▶ **Task item**:
Output the full listing below exactly; the images stay out.

▶ **Available data**:
====

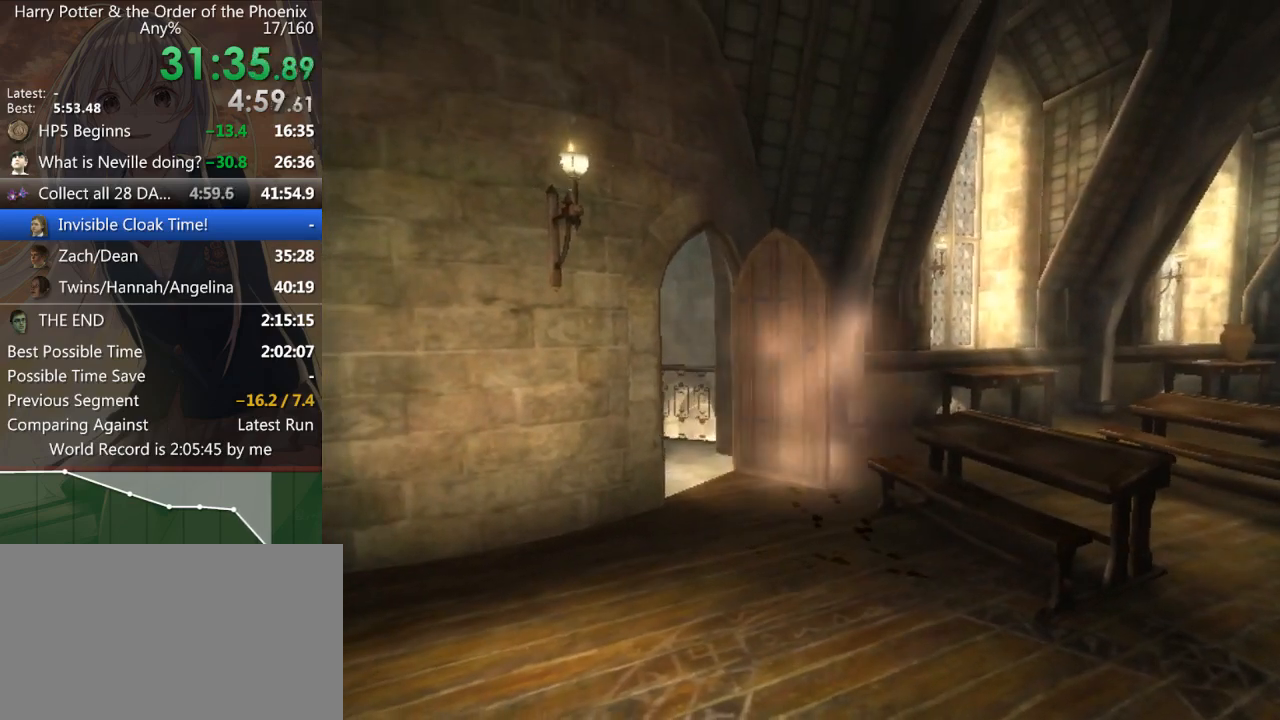
{"keys": ["d", "shift_l", "w"], "mouse": [], "events": [[167, "w", "down"]]}
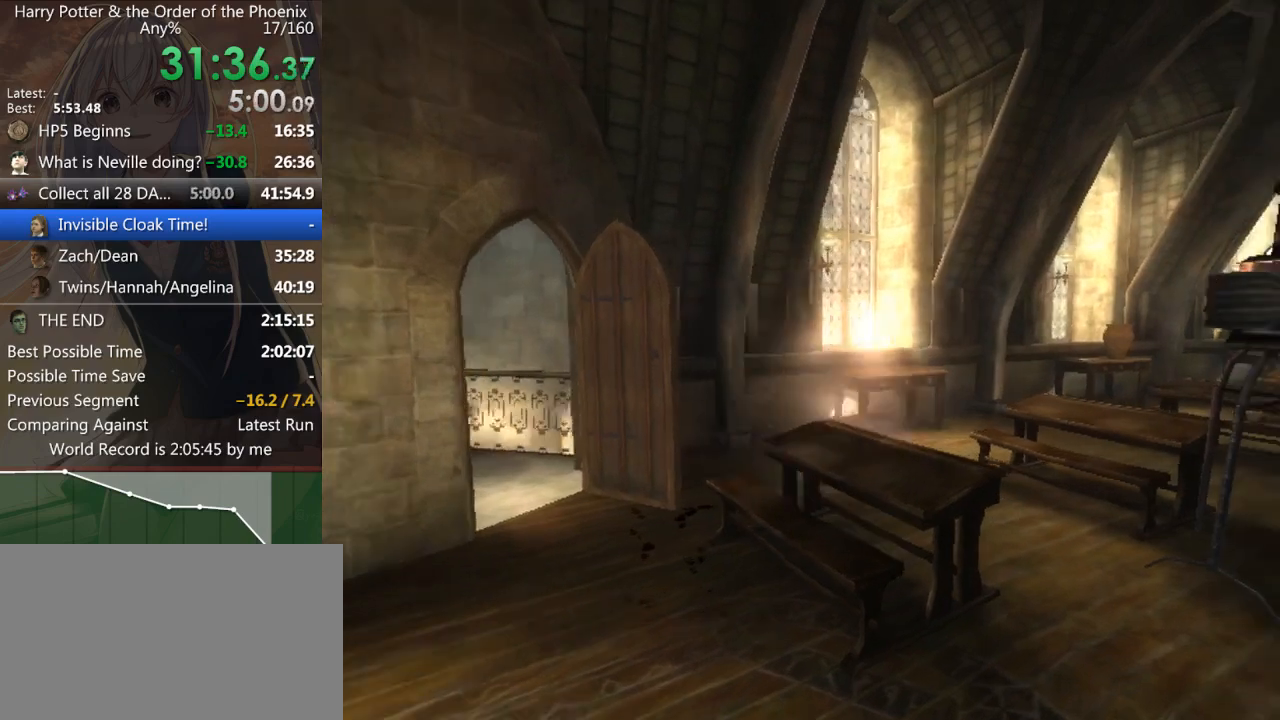
{"keys": ["d", "shift_l", "w"], "mouse": [], "events": []}
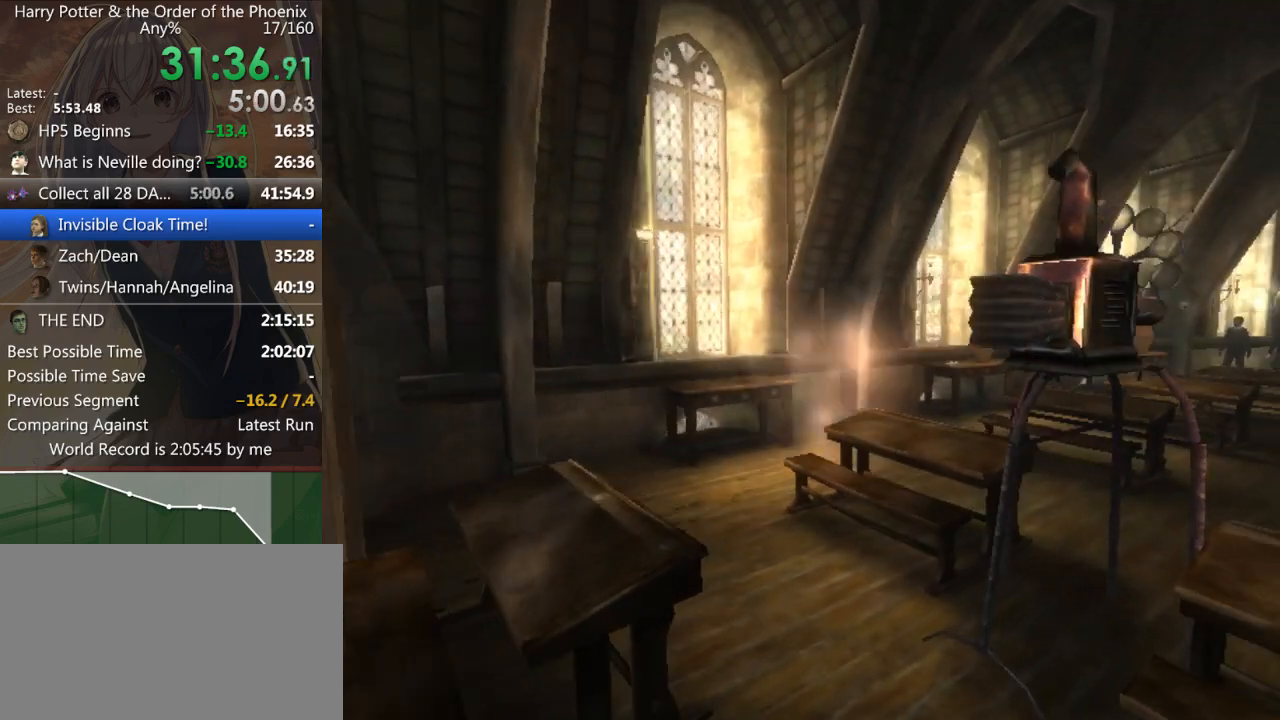
{"keys": ["d", "shift_l", "w"], "mouse": [], "events": []}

====

▶ **Task answer**:
{"keys": ["d", "shift_l", "w"], "mouse": [], "events": [[167, "w", "down"]]}
{"keys": ["d", "shift_l", "w"], "mouse": [], "events": []}
{"keys": ["d", "shift_l", "w"], "mouse": [], "events": []}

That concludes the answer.